5 Packaged Foods that are Actually Healthy

5 Packaged Foods that are Actually Healthy

5 Packaged Foods that are Actually Healthy

Sure, ideally everyone would be eating fresh, non-processed foods all of the time, but we get it. We know that it can be expensive to eat this way and that sometimes convenience and simple economics guide our decisions. So, here’s the question that begs answering: are there any healthy packaged foods? The answer is yes.

Fortunately, more and more companies are now offering wholesome packaged foods that are far less processed and much healthier. But here’s your warning: all packaged foods undergo some level of processing, and processing strips food of nutrients. There’s no way around that.

With that said, let’s take a look at some packaged foods that you can actually feel alright about eating.

Packaged Foods that are Actually Healthy

1. Frozen Fruit & Vegetables – Produce picked and frozen at peak ripeness has just as many nutrients and antioxidants as fresh produce. Make sure that the produce is certified organic and natural. Organic means that the produce is grown without pesticides or synthetic chemicals, and natural means that nothing is added during the packaging process. If it’s frozen, there’s no need to add anything.

2. Whole Grain Cereals – However, we suggest avoiding wheat if you can. The wheat we consume today has been genetically modified over the years. Some experts believe that wheat causes insulin sensitivity issues and contributes to “wheat belly.” Here’s a list of “safe” whole grains to look for:

  • Oats
  • Barley
  • Maize
  • Spelt
  • Rye
  • Quinoa
  • Buckwheat (which isn’t really a grain)

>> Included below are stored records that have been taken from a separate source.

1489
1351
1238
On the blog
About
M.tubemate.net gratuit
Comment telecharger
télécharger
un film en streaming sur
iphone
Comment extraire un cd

Avoid flavored oatmeal, if possible. The flavoring is artificial and the sweetness comes from high-fructose corn syrup. As a rule, it’s better to eat organic, natural whole grains and add fruit juices or dried fruit to enhance the flavor.

3. Greek Yogurt – When made with organic and all-natural ingredients, Greek yogurt is a healthy snack any time of the day. The live bacterial cultures are essential for digestive and immune health. But, once again, don’t buy the flavored ones unless you check the label first. Unfortunately, many companies ruin their otherwise-healthy yogurts with artificial flavorings.

4. Canned Salmon – Canned salmon is an easy, convenient, and affordable way to add omega-3s to your diet. And, believe it or not, most canned salmon is from wild sources and not farm raised. Just make sure to choose the kind that’s made from wild Alaskan salmon (it'll say so on the label).

5. Sprouted Grains – Breads made with sprouted grains have twice the fiber and less simple sugar than traditional breads. Sprouted bread and organic all-natural black cherry spreads can make a great snack.

Recipe: Alaskan Salmon & Chick Pea Mint Patties (6 servings)

This is a recipe that I tried a couple of months ago and loved! Of course, since I don’t cook, my friend cooked for both of us. I did enjoy eating it though:


  • 1 or 2 cans Alaskan packed-salmon.
  • 2 cups fresh or frozen chick peas or cannellini beans
  • 1 small red onion, chopped
  • 3 cloves garlic
  • 2 teaspoons medium curry powder
  • 1 medium red chile, seeded and minced
  • Mint leaves
  • 1 teaspoon cumin seeds
  • 1-2 teaspoons hot pepper sauce
  • Salt and pepper
  • All-purpose whole grain flour (for dusting)
  • Olive oil


Place the Alaskan salmon in blender; add chick peas or cannellini beans, onion, garlic, curry powder, chili, mint, cumin seeds, hot pepper sauce, salt and pepper. Blend together for a few seconds, but do not over-blend. Shape mixture into 18 balls; flatten them into patties. 

Dust lightly with flour. Heat olive oil in a large frying pan and gently fry patties for about 2 minutes on each side, until golden brown. (You may have to do this in batches.) Drain on paper towels.